ルートヴィッヒに負けじともう一人、ハインリッヒが飛び降りた。それを見て、ヨハンが飛び降り、さらに二人続いた。問題はその後だった。
「無理だ! こんな高さ、出来ない、無理だ。こんな横暴な訓練、認められるものか、無礼者、私の父が誰だと思っている!」
面倒なことを叫んだ竜騎士見習いがいた。父親が誰であろうが、ここでは全員同じ竜騎士見習いであるというのが建前だ。残念ながら、建前は建前でしか無い。父親が権威を振りかざして怒鳴り込んできたら、建前が瓦解しかねない。
教育係である若手の竜騎士達は顔を見合わせた。全員、平民である。厄介なことになるかと思ったときだった。ルートヴィッヒが喚く竜騎士見習いに近づいた。訝しむ周囲の眼の前で、ルートヴィッヒは怖気づいていた見習いの肩を軽く押した。
「ぎやぁぁぁ」
見習いは、絶叫を上げながら、落下した。声は一瞬途絶えたが、すぐに、絶叫し、泣き喚く声が響いてきた。突き落とされた見習いが死んでいないことに安堵したのは、アルノルトだけではないはずだ。

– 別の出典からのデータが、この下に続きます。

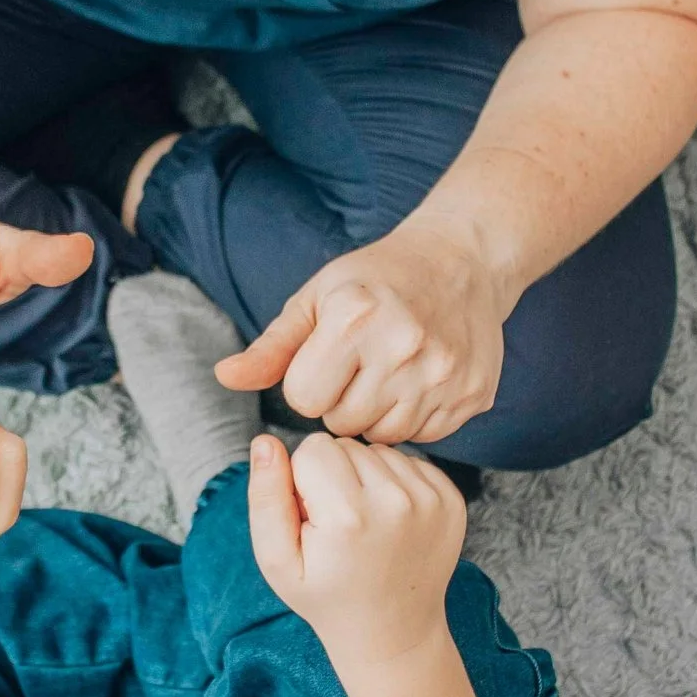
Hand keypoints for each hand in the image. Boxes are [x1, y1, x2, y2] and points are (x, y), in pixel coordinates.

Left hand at [217, 217, 508, 443]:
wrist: (463, 260)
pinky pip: (423, 436)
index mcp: (354, 319)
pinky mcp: (472, 395)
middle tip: (360, 364)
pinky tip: (418, 380)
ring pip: (382, 436)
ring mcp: (443, 374)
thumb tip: (224, 377)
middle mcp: (403, 348)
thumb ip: (272, 346)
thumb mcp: (317, 298)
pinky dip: (414, 416)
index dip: (309, 382)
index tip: (328, 357)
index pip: (304, 399)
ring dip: (377, 413)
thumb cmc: (377, 278)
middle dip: (341, 400)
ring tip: (388, 372)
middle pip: (342, 422)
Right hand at [247, 432, 465, 675]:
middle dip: (334, 476)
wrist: (394, 631)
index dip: (302, 479)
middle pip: (347, 445)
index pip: (313, 447)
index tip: (312, 517)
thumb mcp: (277, 560)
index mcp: (347, 517)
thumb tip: (265, 441)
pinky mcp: (452, 500)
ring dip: (365, 477)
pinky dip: (395, 483)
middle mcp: (395, 502)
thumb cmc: (327, 596)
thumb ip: (265, 497)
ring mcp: (430, 500)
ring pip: (379, 450)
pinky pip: (410, 461)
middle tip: (338, 525)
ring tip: (365, 524)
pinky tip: (390, 521)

「命綱はありますから、それを手掛かりに登ってこられてはどうでしょうか」
ルートヴィッヒは、地上で腰を抜かしたまま喚いている竜騎士見習いに、淡々と声をかけていた。
「ルートヴィッヒ! お前、何をした」
アルノルトは、ルートヴィッヒを怒鳴りつけた。
「彼を突き落としました」
ルートヴィッヒの返答に、アルノルトは、天を仰いだ。
「違う」
アルノルトは、ルートヴィッヒに質問をしたのではない。何ということをしたのだ、お前はそういうことをしてはいけないと、言うべきだったと思ったが、もう遅い。ルートヴィッヒを相手に、アルノルトが声を荒らげたのは今回が初めてではない。ルートヴィッヒの頓珍漢な返事を、もう何度聞かされたのかわからない。
「肩を押しました」
ルートヴィッヒなりに考えたのか、言葉を選んできた。だが、根本的に違う。
「違う。いや、いい。そうじゃない」
教育係のアルノルトに怒鳴られたというのに、ルートヴィッヒは飄々としている。とぼけたふりをして、はぐらかしているのかもしれない。いずれにせよ、このままではいけない。
この後、訓練の難易度は上がっていく。このままでは、ルートヴィッヒが、また何か仕出かしかねない。アルノルトは、呼吸を落ち着けてルートヴィッヒに向き直った。